((
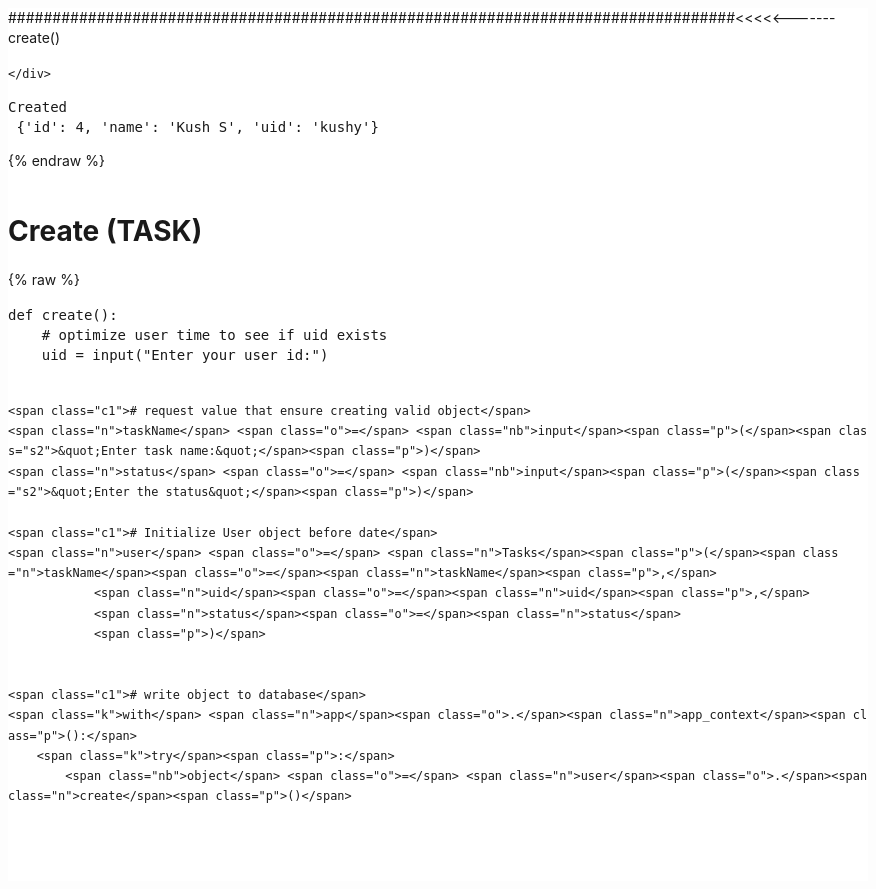         
<span class="c1">##################################################################################&lt;&lt;&lt;&lt;&lt;-------</span>
<span class="n">create</span><span class="p">()</span>
</pre></div>

    </div>
</div>
</div>

<div class="output_wrapper">
<div class="output">

<div class="output_area">

<div class="output_subarea output_stream output_stdout output_text">
<pre>Created
 {&#39;id&#39;: 4, &#39;name&#39;: &#39;Kush S&#39;, &#39;uid&#39;: &#39;kushy&#39;}
</pre>
</div>
</div>

</div>
</div>

</div>
    {% endraw %}

<div class="cell border-box-sizing text_cell rendered"><div class="inner_cell">
<div class="text_cell_render border-box-sizing rendered_html">
<h1 id="Create-(TASK)">Create (TASK)<a class="anchor-link" href="#Create-(TASK)"> </a></h1>
</div>
</div>
</div>
    {% raw %}
    
<div class="cell border-box-sizing code_cell rendered">
<div class="input">

<div class="inner_cell">
    <div class="input_area">
<div class=" highlight hl-ipython3"><pre><span></span><span class="k">def</span> <span class="nf">create</span><span class="p">():</span>
    <span class="c1"># optimize user time to see if uid exists</span>
    <span class="n">uid</span> <span class="o">=</span> <span class="nb">input</span><span class="p">(</span><span class="s2">&quot;Enter your user id:&quot;</span><span class="p">)</span>
    
    <span class="c1"># request value that ensure creating valid object</span>
    <span class="n">taskName</span> <span class="o">=</span> <span class="nb">input</span><span class="p">(</span><span class="s2">&quot;Enter task name:&quot;</span><span class="p">)</span>
    <span class="n">status</span> <span class="o">=</span> <span class="nb">input</span><span class="p">(</span><span class="s2">&quot;Enter the status&quot;</span><span class="p">)</span>
    
    <span class="c1"># Initialize User object before date</span>
    <span class="n">user</span> <span class="o">=</span> <span class="n">Tasks</span><span class="p">(</span><span class="n">taskName</span><span class="o">=</span><span class="n">taskName</span><span class="p">,</span> 
                <span class="n">uid</span><span class="o">=</span><span class="n">uid</span><span class="p">,</span> 
                <span class="n">status</span><span class="o">=</span><span class="n">status</span>
                <span class="p">)</span>
    
           
    <span class="c1"># write object to database</span>
    <span class="k">with</span> <span class="n">app</span><span class="o">.</span><span class="n">app_context</span><span class="p">():</span>
        <span class="k">try</span><span class="p">:</span>
            <span class="nb">object</span> <span class="o">=</span> <span class="n">user</span><span class="o">.</span><span class="n">create</span><span class="p">()</span>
))
To-do item: Go through the entries above and report each line with the string "sizing" in it.

Task answer:
<div class="cell border-box-sizing text_cell rendered"><div class="inner_cell">
<div class="text_cell_render border-box-sizing rendered_html">
<div class="cell border-box-sizing code_cell rendered">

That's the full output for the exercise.